*Text section*:
Interesting article. You heap blame on the MP's and our leaders in general.

You forget one very vital issue in this whole affair, the collective debased values of our MP's/Leaders are a very accurate reflection of the collective debased values of the Kenyan mwananchi. It is said, and it is true, that people get the leaders that they deserve: leaders who are a reflection of themselves.

The vast majority of us are rotten to the core - corrupt, fraudulent, deceptive, tribal and full of SELF HATRED. So long as we, the average Kenyan mwananchi, remain like this, forget about getting "good leaders"

I can guarantee you that if the average Kenyan mwananchi became an MP he would behave the exact same way that our current and previous MP's have behaved. You do not have to go far to see this, just look at the likes of the so called 1st time young MP's in our current parliament, the Simon Mbugua's and Kutuny's... I hope you get my drift. The problem is us - the average Kenyan mwananchi - and our upside down values

Mwarang'ethe said...

And you cannot fail to see the silent unity that has suddenly overtaken their NO-YES divide.

xxx

What divide? Sometimes back, we wrote this:

“In conclusion, what we have sought to explain is this. Law makers are only known to invent new taxes and only conquer the pockets of their subjects. It is for this reason; they have diverted the need for reforms on right of property into creation of offices which will preserve their power (read 349 mps idle mps to be paid by those who labour).”

*Provided material*:
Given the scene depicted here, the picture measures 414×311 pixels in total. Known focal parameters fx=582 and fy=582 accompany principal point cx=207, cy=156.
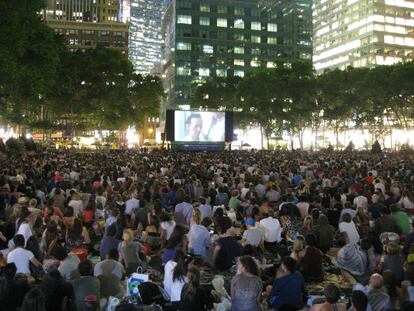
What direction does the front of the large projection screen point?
toward the camera

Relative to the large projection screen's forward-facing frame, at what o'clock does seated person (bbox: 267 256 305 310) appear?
The seated person is roughly at 12 o'clock from the large projection screen.
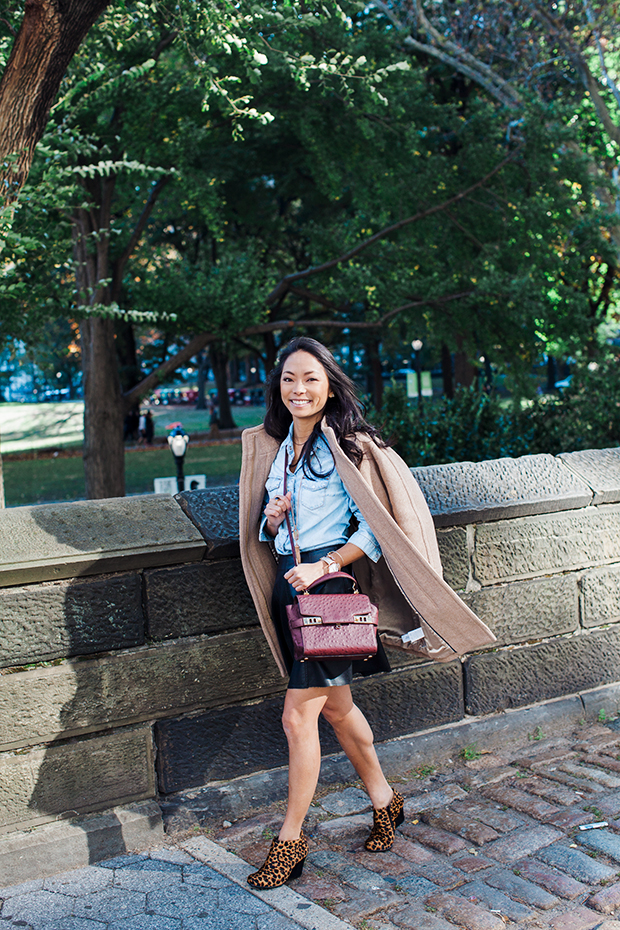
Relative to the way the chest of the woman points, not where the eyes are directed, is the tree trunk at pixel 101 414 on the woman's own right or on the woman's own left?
on the woman's own right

*Work instructions*:
Decide whether each statement below agrees with the comment on Kenyan MPs. Answer yes or no, and quote the words of the comment that settle it. 1. The comment holds that people get the leaders they deserve. 2. The comment claims an average Kenyan mwananchi who became an MP would behave better than current MPs. 3. The quoted conclusion says law makers have advanced reforms on the right of property.

*Answer section*:
1. Yes: "people get the leaders that they deserve: leaders who are a reflection of themselves."
2. No: "if the average Kenyan mwananchi became an MP he would behave the exact same way that our current and previous MP's have behaved."
3. No: "they have diverted the need for reforms on right of property into creation of offices which will preserve their power"